PatchSiren cyber security CVE debrief
CVE-2026-57219 rabbitmq CVE debrief
CVE-2026-57219 is a high-severity vulnerability in RabbitMQ that discloses OAuth 2 client secrets to unauthenticated callers when the management plugin and OAuth configuration are enabled. The issue arises from the obsolete GET /api/auth endpoint's ability to expose credentials. This vulnerability has a CVSS score of 8.7 and is classified as HIGH. Users of RabbitMQ, especially those with management plugin and OAuth configuration enabled, should be aware of this vulnerability and take steps to mitigate it. The vulnerability is fixed in RabbitMQ versions 3.13.15, 4.0.20, 4.1.11, and 4.2.6.
- Vendor
- rabbitmq
- Product
- rabbitmq-server
- CVSS
- HIGH 8.7
- CISA KEV
- Not listed in stored evidence
- Original CVE published
- 2026-07-10
- Original CVE updated
- 2026-07-10
- Advisory published
- 2026-07-10
- Advisory updated
- 2026-07-10
Who should care
Users of RabbitMQ, especially those with management plugin and OAuth configuration enabled, should be aware of this vulnerability and take steps to mitigate it. This includes reviewing and updating OAuth configurations to minimize exposure and disabling the management plugin if not in use.
Technical summary
The vulnerability exists in the obsolete GET /api/auth endpoint of RabbitMQ. When the management plugin and OAuth configuration are enabled, this endpoint can disclose the OAuth 2 client secret to unauthenticated callers. The issue arises from the endpoint's ability to expose credentials. The vulnerability has a CVSS score of 8.7 and is classified as HIGH. RabbitMQ installations that have the management plugin and OAuth configuration enabled should be patched to versions 3.13.15, 4.0.20, 4.1.11, or 4.2.6.
Defensive priority
High priority should be given to patching RabbitMQ installations that have the management plugin and OAuth configuration enabled.
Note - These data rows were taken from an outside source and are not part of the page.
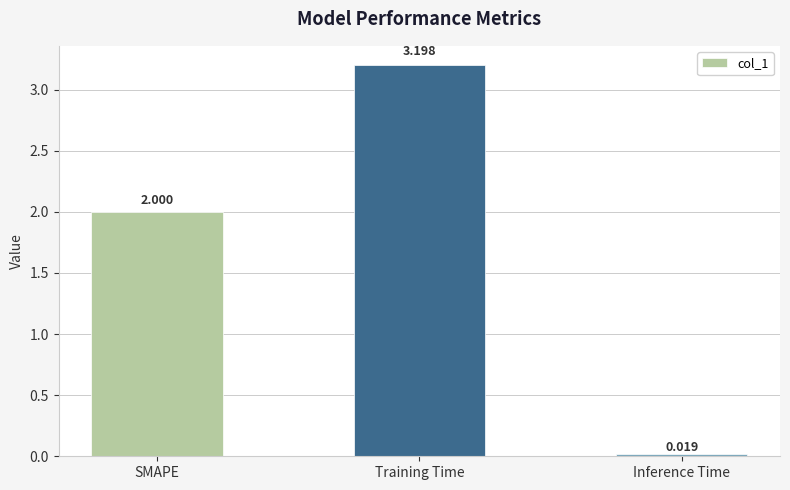

At which category does the chart reach its peak across all series?

Training Time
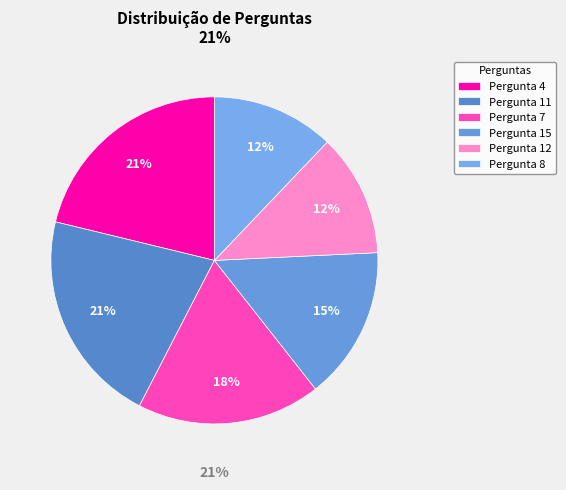

Is Pergunta 8 the majority of the pie?

No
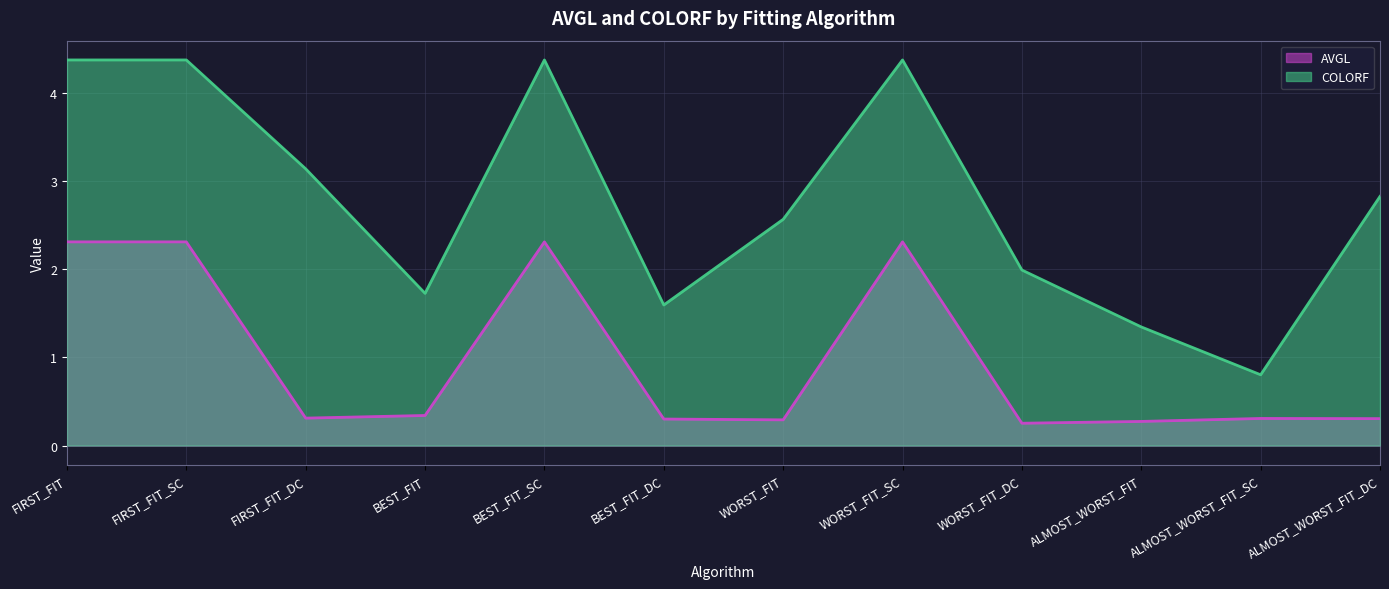

What is the difference between the AVGL values at WORST_FIT_SC and BEST_FIT_DC?

2.0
Recommended defensive actions
- Patch RabbitMQ installations to versions 3.13.15, 4.0.20, 4.1.11, or 4.2.6.
- Disable the management plugin if not in use.
- Review and update OAuth configurations to minimize exposure.
- Confirm whether affected product deployments exist in managed environments and assign an owner for follow-up.
- Review compensating controls for exposed systems while remediation is scheduled and verified.
- Check relevant monitoring, detection, and logs for exposed assets that need extra review.
- Track exceptions, retest remediated assets, and close the item only after evidence is documented.
Evidence notes
The CVE record and NVD detail provide information on the vulnerability. Additional details can be found in the source references provided. The RabbitMQ management plugin and OAuth configuration must be verified for exposure. Defenders should review the official advisory and CVE record to validate affected scope, severity, and vendor guidance.
Official resources
AI-assisted PatchSiren debrief based on the supplied source corpus. The CVE record was published on 2026-07-10T21:16:59.060Z and has not been modified since then.